Dediquemos el esfuerzo a saber qué es lo que desean los pacíficos de la manifestación, qué cosas desean que se cambien, hagamos bueno el diálogo acercando posiciones desde el Estado que puedan convenir a todos.
Borremos del imaginario el objetivo a los violentos sin causa, cuyo objetivo se cumple cuando al día siguiente, en los media, aparecen sus fotos con rostros enmascarados y las muestras de los destrozos que han causado. Tranquilicémonos pensando que esa parte destacable, destructora y letal, no tiene que ver con los propósitos de aquellos que solo quieren que se les haga algún caso, que nos sentemos a negociar, que las autoridades hagan lo posible por solucionarles lo suyo.
¿Y si no fuera así? ¡Ay!
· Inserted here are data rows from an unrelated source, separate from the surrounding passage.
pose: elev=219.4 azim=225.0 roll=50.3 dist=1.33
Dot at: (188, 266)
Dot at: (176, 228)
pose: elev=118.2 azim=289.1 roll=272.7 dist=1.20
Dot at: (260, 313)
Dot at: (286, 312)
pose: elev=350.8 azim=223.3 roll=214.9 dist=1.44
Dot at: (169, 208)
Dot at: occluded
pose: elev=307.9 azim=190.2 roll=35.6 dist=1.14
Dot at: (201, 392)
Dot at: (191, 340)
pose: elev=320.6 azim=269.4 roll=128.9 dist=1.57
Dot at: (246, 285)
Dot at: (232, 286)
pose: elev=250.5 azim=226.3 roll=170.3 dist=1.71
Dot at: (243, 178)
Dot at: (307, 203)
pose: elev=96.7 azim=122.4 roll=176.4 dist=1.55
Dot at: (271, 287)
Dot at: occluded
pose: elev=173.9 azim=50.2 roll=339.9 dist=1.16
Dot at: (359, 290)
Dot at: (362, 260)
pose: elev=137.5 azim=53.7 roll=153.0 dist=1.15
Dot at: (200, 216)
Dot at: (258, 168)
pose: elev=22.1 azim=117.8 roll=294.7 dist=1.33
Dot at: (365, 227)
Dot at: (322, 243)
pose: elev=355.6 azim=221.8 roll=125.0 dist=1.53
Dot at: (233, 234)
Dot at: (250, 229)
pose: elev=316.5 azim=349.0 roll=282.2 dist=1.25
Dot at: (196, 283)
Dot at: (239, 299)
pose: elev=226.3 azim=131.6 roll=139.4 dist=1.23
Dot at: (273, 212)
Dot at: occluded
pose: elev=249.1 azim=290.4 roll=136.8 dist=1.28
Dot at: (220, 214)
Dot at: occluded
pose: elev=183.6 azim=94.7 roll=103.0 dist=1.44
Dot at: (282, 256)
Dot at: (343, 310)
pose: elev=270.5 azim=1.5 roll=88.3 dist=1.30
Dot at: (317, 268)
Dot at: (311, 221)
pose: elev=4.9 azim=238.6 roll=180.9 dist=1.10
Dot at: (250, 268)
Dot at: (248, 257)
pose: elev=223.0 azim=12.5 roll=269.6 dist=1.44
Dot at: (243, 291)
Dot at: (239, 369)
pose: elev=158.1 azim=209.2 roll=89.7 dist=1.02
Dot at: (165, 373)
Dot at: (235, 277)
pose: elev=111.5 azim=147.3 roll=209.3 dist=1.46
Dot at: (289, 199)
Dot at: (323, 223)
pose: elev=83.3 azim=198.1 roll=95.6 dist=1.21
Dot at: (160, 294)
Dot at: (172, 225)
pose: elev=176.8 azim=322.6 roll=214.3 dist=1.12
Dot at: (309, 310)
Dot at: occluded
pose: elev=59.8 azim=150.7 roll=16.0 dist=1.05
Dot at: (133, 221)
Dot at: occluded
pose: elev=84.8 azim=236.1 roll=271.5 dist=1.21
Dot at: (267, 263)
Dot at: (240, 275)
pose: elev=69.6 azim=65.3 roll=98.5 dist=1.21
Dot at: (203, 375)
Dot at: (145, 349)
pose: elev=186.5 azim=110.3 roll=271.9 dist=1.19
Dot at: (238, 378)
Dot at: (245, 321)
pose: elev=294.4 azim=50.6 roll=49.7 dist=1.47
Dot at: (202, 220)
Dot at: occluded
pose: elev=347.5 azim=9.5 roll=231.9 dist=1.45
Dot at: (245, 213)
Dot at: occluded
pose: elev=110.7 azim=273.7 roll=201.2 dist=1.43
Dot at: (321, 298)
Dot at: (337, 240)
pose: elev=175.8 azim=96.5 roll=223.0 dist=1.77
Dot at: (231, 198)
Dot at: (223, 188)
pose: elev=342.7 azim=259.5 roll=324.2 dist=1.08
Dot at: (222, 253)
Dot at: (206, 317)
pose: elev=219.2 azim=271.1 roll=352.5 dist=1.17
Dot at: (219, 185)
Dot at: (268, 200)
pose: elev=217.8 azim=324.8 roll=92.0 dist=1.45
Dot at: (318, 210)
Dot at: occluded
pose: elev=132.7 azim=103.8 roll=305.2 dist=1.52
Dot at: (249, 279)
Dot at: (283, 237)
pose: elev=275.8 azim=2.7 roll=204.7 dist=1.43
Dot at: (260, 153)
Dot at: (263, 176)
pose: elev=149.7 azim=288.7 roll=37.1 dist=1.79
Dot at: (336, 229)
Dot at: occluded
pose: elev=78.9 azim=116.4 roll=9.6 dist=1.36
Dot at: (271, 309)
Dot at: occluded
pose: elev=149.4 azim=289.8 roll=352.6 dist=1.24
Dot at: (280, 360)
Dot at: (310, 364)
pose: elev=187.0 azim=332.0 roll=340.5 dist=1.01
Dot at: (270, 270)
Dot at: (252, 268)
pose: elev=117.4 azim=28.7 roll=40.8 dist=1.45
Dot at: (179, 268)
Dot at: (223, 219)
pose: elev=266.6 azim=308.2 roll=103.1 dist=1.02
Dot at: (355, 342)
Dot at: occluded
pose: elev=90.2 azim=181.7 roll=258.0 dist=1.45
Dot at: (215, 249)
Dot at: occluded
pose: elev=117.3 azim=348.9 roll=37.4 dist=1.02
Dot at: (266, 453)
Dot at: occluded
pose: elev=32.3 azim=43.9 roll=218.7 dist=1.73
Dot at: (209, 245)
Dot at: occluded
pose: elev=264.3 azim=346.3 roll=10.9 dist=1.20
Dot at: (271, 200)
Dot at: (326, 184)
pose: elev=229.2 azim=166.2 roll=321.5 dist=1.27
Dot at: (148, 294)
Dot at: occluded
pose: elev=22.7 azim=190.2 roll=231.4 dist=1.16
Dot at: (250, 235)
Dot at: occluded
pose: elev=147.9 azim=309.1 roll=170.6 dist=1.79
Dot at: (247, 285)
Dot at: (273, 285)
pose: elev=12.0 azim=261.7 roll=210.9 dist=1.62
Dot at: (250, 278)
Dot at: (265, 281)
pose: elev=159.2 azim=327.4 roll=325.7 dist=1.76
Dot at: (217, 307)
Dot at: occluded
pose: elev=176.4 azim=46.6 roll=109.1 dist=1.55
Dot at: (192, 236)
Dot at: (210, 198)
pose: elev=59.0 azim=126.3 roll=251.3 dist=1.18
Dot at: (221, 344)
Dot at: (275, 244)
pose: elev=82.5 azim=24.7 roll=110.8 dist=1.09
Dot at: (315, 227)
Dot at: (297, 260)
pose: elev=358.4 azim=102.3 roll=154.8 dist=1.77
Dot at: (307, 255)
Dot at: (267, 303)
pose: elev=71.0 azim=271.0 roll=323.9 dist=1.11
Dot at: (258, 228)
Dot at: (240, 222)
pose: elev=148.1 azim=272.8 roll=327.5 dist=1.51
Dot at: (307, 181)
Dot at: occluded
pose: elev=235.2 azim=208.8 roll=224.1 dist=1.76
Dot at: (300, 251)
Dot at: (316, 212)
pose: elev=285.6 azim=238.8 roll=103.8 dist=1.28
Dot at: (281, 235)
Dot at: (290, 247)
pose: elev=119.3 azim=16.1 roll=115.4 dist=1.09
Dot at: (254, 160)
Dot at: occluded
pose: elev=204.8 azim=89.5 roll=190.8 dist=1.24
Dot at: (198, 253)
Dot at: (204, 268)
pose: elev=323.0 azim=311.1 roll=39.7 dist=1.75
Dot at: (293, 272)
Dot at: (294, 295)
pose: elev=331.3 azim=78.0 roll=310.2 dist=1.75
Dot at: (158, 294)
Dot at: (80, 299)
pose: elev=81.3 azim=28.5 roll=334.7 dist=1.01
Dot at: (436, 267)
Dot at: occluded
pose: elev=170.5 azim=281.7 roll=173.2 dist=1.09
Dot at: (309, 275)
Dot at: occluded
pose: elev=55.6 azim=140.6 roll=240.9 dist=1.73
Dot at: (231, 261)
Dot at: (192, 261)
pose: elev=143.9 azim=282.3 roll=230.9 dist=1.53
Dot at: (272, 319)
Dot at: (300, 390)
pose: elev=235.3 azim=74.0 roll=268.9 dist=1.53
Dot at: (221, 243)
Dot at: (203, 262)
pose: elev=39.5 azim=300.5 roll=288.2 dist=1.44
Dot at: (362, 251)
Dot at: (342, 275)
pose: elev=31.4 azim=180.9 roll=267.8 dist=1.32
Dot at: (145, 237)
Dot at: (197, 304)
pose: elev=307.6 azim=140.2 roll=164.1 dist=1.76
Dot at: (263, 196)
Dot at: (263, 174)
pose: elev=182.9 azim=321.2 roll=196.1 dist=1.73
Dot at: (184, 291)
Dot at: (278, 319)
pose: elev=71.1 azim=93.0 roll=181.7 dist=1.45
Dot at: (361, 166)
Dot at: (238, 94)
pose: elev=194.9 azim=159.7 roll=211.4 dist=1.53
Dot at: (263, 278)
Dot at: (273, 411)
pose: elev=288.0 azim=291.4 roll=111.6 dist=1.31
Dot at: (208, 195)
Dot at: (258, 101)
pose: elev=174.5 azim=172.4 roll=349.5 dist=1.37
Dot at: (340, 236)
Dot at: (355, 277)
No deberíamos, los que alardeamos de ser pacíficos, ver con indiferencia el crecimiento del número de los violentos. Es el termómetro de los riesgos de nuestro estado de bienestar social. Si los que tenían argumentos que se podían resolver desde el diálogo y la discrepancia “civilizada” han decidido que ya no merece la pena discutir, sino solo liarse a porrazos unos contra otros, si aplauden la visibilidad que les dan los violentos, la sociedad habría entrado en disposición para la guerra.
Ahí está el peligro. Cuando se inicia una guerra, porque ya no valen las palabras, solo sirven las armas, al menos, hasta que las dos facciones hayan medido sus fuerzas en la cruenta batalla.
Un bando de espátulas (platalea leucorodia) surca los cielos, hacia sus lugares de invernada en quién sabe qué lugar de la región mediterránea. Distinguible sin confusión, incluso a distancia en estas formaciones migratorias, por su ancho pico en forma de cuchara, con las patas estiradas y largo cuello. A la luz del día aparece como de blanco plumaje (en su vestido invernal), que se embellece con una mancha naranja en el pecho y un moño conspicuo en la etapa reproductora, cuando llegue la primavera.